WHAT THE TASK ASKS:
Edit the text of each row below, replacing "PARROQUIA" with "IGLESIA" and keeping every other line as it stands. Leave the pictures out of your answer.

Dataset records
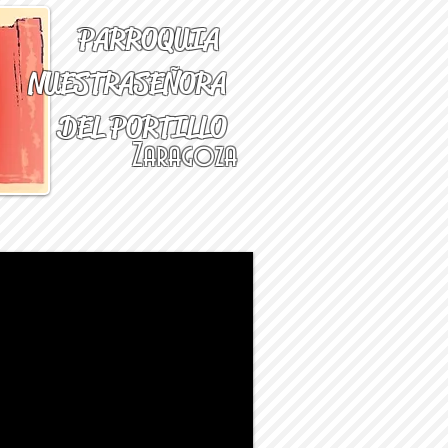
PARROQUIA
NUESTRA
SEÑORA
DEL PORTILLO
Zaragoza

REPLY:
IGLESIA
NUESTRA
SEÑORA
DEL PORTILLO
Zaragoza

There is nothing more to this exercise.